## [MATERIAL SHOWN]
════════════════════

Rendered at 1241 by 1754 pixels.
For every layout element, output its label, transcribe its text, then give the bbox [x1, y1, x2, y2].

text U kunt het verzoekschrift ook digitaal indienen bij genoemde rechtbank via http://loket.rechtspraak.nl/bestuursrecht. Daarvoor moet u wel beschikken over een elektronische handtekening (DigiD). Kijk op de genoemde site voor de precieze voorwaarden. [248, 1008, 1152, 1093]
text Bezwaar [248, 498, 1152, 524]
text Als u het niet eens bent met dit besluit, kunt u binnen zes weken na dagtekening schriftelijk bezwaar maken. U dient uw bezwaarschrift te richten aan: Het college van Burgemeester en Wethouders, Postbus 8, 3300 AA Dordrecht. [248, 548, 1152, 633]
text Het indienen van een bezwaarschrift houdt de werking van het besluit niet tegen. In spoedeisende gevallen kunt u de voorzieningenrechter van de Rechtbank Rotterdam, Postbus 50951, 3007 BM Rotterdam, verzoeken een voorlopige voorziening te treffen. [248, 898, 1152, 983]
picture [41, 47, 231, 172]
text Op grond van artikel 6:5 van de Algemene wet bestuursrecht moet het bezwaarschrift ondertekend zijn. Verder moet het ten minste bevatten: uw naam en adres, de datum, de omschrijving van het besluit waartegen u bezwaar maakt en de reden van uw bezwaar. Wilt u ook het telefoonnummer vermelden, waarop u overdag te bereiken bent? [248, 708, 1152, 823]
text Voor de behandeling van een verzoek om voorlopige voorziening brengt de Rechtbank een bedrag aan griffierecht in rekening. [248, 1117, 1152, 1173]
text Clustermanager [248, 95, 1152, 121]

════════════════════

## [STATED TASK]
Reproduce every entry above line for line, keeping each character unchanged.

## [EXERCISE OUTPUT]
Rendered at 1241 by 1754 pixels.
For every layout element, output its label, transcribe its text, then give the bbox [x1, y1, x2, y2].

text U kunt het verzoekschrift ook digitaal indienen bij genoemde rechtbank via http://loket.rechtspraak.nl/bestuursrecht. Daarvoor moet u wel beschikken over een elektronische handtekening (DigiD). Kijk op de genoemde site voor de precieze voorwaarden. [248, 1008, 1152, 1093]
text Bezwaar [248, 498, 1152, 524]
text Als u het niet eens bent met dit besluit, kunt u binnen zes weken na dagtekening schriftelijk bezwaar maken. U dient uw bezwaarschrift te richten aan: Het college van Burgemeester en Wethouders, Postbus 8, 3300 AA Dordrecht. [248, 548, 1152, 633]
text Het indienen van een bezwaarschrift houdt de werking van het besluit niet tegen. In spoedeisende gevallen kunt u de voorzieningenrechter van de Rechtbank Rotterdam, Postbus 50951, 3007 BM Rotterdam, verzoeken een voorlopige voorziening te treffen. [248, 898, 1152, 983]
picture [41, 47, 231, 172]
text Op grond van artikel 6:5 van de Algemene wet bestuursrecht moet het bezwaarschrift ondertekend zijn. Verder moet het ten minste bevatten: uw naam en adres, de datum, de omschrijving van het besluit waartegen u bezwaar maakt en de reden van uw bezwaar. Wilt u ook het telefoonnummer vermelden, waarop u overdag te bereiken bent? [248, 708, 1152, 823]
text Voor de behandeling van een verzoek om voorlopige voorziening brengt de Rechtbank een bedrag aan griffierecht in rekening. [248, 1117, 1152, 1173]
text Clustermanager [248, 95, 1152, 121]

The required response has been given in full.